2015-05-23 14:17:00

L'Is avanza in Siria e Iraq. I jihadisti: compreremo atomica


Cresce la preoccupazione per padre Jacques Mourad, sacerdote siro-cattolico rapito due giorni fa in Siria da uomini armati. Intanto preoccupa l’avanzata del sedicente Stato Islamico (Is) in tutta la regione. I jihadisti sono riusciti ad entrare nel museo archeologico di Palmira, dopo aver occupato la città siriana, mentre il governo iracheno di Baghdad ha annunciato una contro-offensiva su Ramadi, in mano alle milizie dell’Is. Infine, fonti dei miliziani sostengono di avere la possibilità di acquistare ordigni atomici in Pakistan. Per un’analisi di questo scenario Marco Guerra ha intervisto Alessandro Politi, analista politico e strategico:

R. – Innanzitutto, non c’è più la Siria e l’Iraq, c’è il “Siraq”: è uno spazio completamente diverso, perché entrambi i Paesi sono in realtà dilaniati da una guerra civile e i governi centrali hanno un potere di controllo molto ridotto. Allora, più che la potenza di fuoco dell’Is, va vista la debolezza dei loro avversari; e, dove c’è un vuoto, è chiaro che qualcuno lo riempie. A Ramadi non è stata opposta una resistenza significativa e nemmeno a Palmira - che è anche peggio - ma il governo siriano non ha voluto cercare aiuti da altre parti, anche per provare a guadagnare dal punto di vista dell’immagine; e quindi ha mollato una cosa che - effettivamente - da un punto di vista puramente militare-strategico è irrilevante, ma dal punto di vista simbolico non lo è. Quindi l’Is sta sfruttando i suoi successi per avere nuove reclute, sebbene prima aveva conosciuto una seria battuta d’arresto. A Kobane, che pure era un luogo simbolico e strategicamente importante, l’Is ha perso. In altri posti era stato fermato; si è evidentemente riorganizzato, perché la guerra è una faccenda dinamica e quindi adesso di nuovo usa la sua relativa maggiore forza, su una relativa - molto più grande - debolezza.

D. - Indiscrezioni trapelate dal Dipartimento di Stato Usa parlano di un’armata senza precedenti, più forte e numerosa dei mujaheddin in Afghanistan ai tempi dell’Unione sovietica…

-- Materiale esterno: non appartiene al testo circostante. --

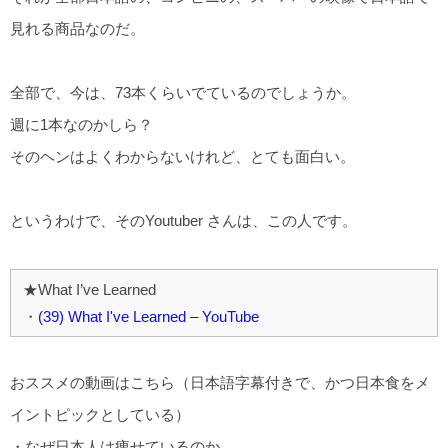
見れる商品なのだ。
全部で、今は、73本くらいでているのでしょうか。
週に1本なのかしら？
そのヘンはよくわからないけれど、とても面白い。
というわけで、そのYoutuber さんは、この人です。
★What I’ve Learned
・
(39) What I've Learned – YouTube
おススメの動画はこちら（日本語字幕付きで、かつ日本食をメ
イントピックとしている）
・なぜ日本人は痩せているのか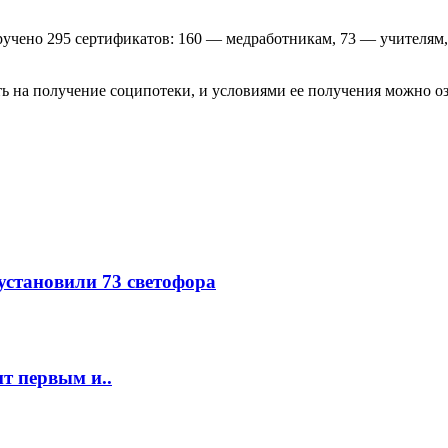
 вручено 295 сертификатов: 160 — медработникам, 73 — учител
ь на получение соципотеки, и условиями ее получения можно оз
 установили 73 светофора
т первым и..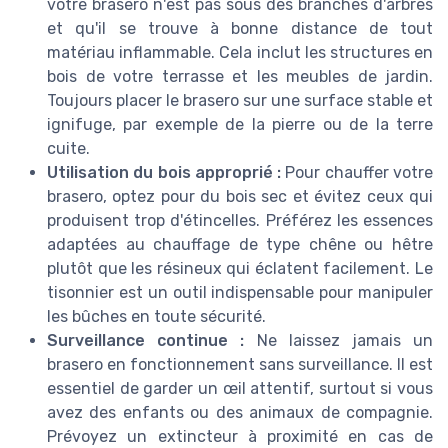
votre brasero n'est pas sous des branches d'arbres
et qu'il se trouve à bonne distance de tout
matériau inflammable. Cela inclut les structures en
bois de votre terrasse et les meubles de jardin.
Toujours placer le brasero sur une surface stable et
ignifuge, par exemple de la pierre ou de la terre
cuite.
Utilisation du bois approprié :
Pour chauffer votre
brasero, optez pour du bois sec et évitez ceux qui
produisent trop d'étincelles. Préférez les essences
adaptées au chauffage de type chêne ou hêtre
plutôt que les résineux qui éclatent facilement. Le
tisonnier est un outil indispensable pour manipuler
les bûches en toute sécurité.
Surveillance continue :
Ne laissez jamais un
brasero en fonctionnement sans surveillance. Il est
essentiel de garder un œil attentif, surtout si vous
avez des enfants ou des animaux de compagnie.
Prévoyez un extincteur à proximité en cas de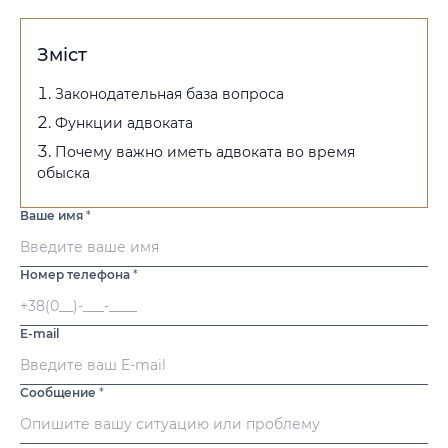
Зміст
Законодательная база вопроса
Функции адвоката
Почему важно иметь адвоката во время
обыска
Ваше имя
*
Номер телефона
*
E-mail
Сообщение
*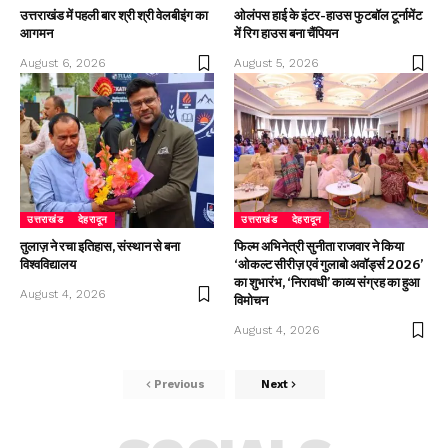
उत्तराखंड में पहली बार श्री श्री वेलबीइंग का
ओलंपस हाई के इंटर-हाउस फुटबॉल टूर्नामेंट
आगमन
में रिग हाउस बना चैंपियन
August 6, 2026
August 5, 2026
उत्तराखंड
देहरादून
उत्तराखंड
देहरादून
तुलाज़ ने रचा इतिहास, संस्थान से बना
फिल्म अभिनेत्री सुनीता राजवार ने किया
विश्वविद्यालय
‘ओकल्ट सीरीज़ एवं गुलाबो अवॉर्ड्स 2026’
का शुभारंभ, ‘निरावधी’ काव्य संग्रह का हुआ
August 4, 2026
विमोचन
August 4, 2026
Previous
Next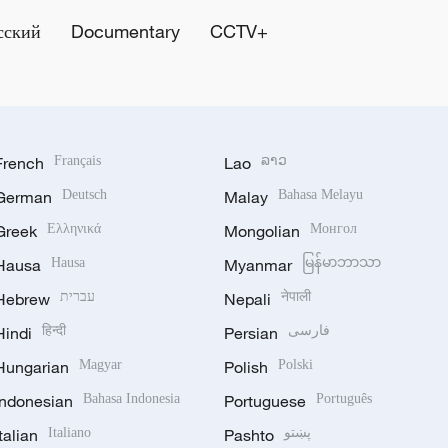
сский
Documentary
CCTV+
French
Français
Lao
ລາວ
German
Deutsch
Malay
Bahasa Melayu
Greek
Ελληνικά
Mongolian
Монгол
Hausa
Hausa
Myanmar
မြန်မာဘာသာ
Hebrew
עברית
Nepali
नेपाली
Hindi
हिन्दी
Persian
فارسی
Hungarian
Magyar
Polish
Polski
Indonesian
Bahasa Indonesia
Portuguese
Português
Italian
Italiano
Pashto
پښتو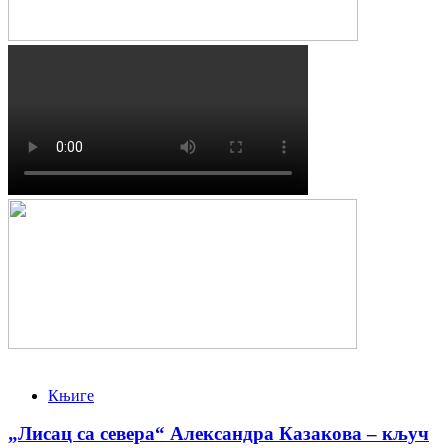
Књиге
„Лисац са севера“ Александра Казакова – кључ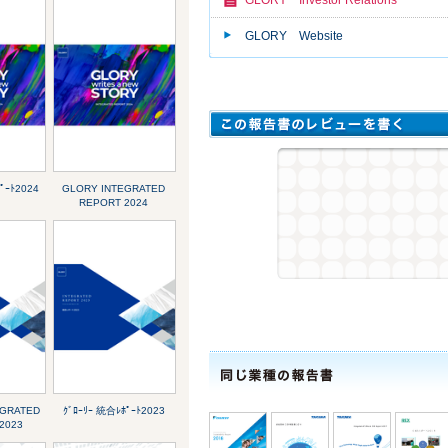
GLORY Website
ﾟｰﾄ2024
GLORY INTEGRATED
REPORT 2024
EGRATED
ｸﾞﾛｰﾘｰ 統合ﾚﾎﾟｰﾄ2023
2023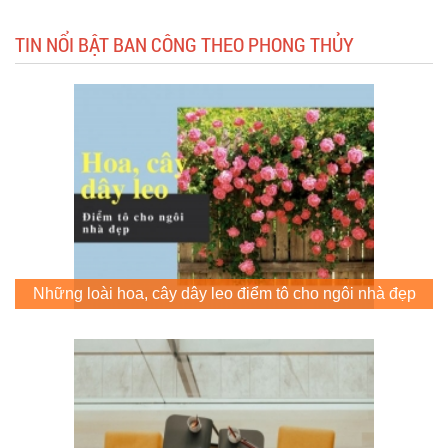
TIN NỔI BẬT BAN CÔNG THEO PHONG THỦY
Những loài hoa, cây dây leo điểm tô cho ngôi nhà đẹp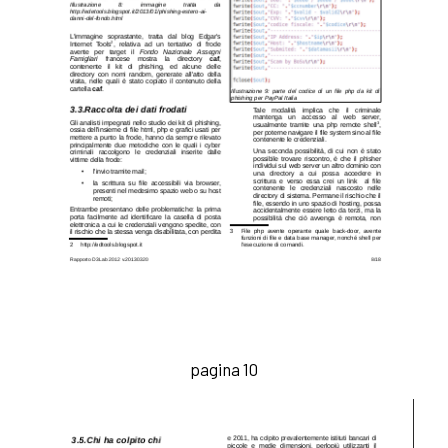
pagina 10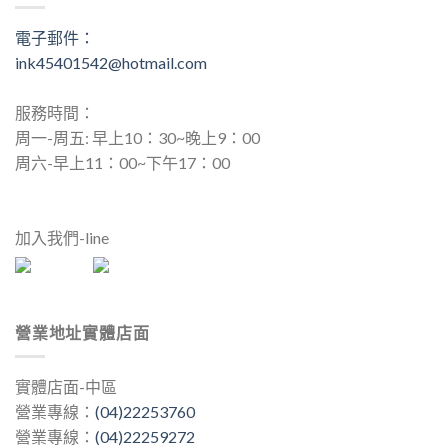
電子郵件：
ink45401542@hotmail.com
服務時間：
周一-周五: 早上10：30~晚上9：00
周六-早上11：00~下午17：00
加入我們-line
營業地址實體店面
實體店面-中區
營業專線：
(04)22253760
營業專線：
(04)22259272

R. – Più che la quantità di persone, quello che è importante è la capacità di attrazione che questi successi hanno. Il successo genera successo, però dobbiamo sempre pensare che l’Is è un’entità che vuole stabilire un controllo territoriale: quindi, quelli che potremmo chiamare gli “attentati fuori sede” sono strettamente funzionali a quest’obiettivo. Al-Qaeda non aveva bisogno di un controllo territoriale in linea di principio: aveva bisogno di una serie di atti terroristici per far passare dei messaggi politici. L’analisi politica dell’Is è completamente diversa ed è: “No, vogliamo creare un nuovo Stato” - lo Stato Islamico, come diciamo noi - e per di più “vogliamo una realtà territoriale che scardini le vecchie frontiere degli accordi Sykes-Picot intorno alla Prima Guerra Mondiale”.

D. – Quali sono le principali falle della strategia occidentale a guida Usa? Un intervento che sembra aver sortito pochi effetti…

R. – Nonostante tutti i meravigliosi progressi tecnologici, l’aeronautica, da sola, molto difficilmente vince le battaglie. Anche perché gli avversari non presentano delle strutture dense, ma si disperdono il più possibile, riducendo anche l’efficacia di strumenti avanzatissimi. La coalizione contro l’Is ha un capo africano in gamba, ma che non ha un suo portafoglio, un suo bilancio: segno che l’Is viene considerato un problema, ma non necessariamente un problema a cui dedicare la massima priorità. Questa è la cruda realtà dei fatti. Poi c’è la debolezza dei governi locali e a questa debolezza è estremamente difficile rimediare, anche con dei generosi interventi sul posto.

D. – Ci sono le notizie su una bomba atomica che lo Stato Islamico potrebbe acquistare in Pakistan… Queste minacce quanto vanno prese sul serio?

R. – Queste minacce possono essere naturalmente liquidate come una battuta, ma in realtà sono operazioni di “psy-ops”: guerra psicologica per agitare non tanto le opinioni pubbliche - che alla fine hanno problemi ben più concreti a cui guardare, come la disoccupazione, debiti, usura - ma per impressionare le élite occidentali. Si sa benissimo che questa è una guerra psicologica, però questa è un’azione che serve ad aumentare il profilo dei terroristi.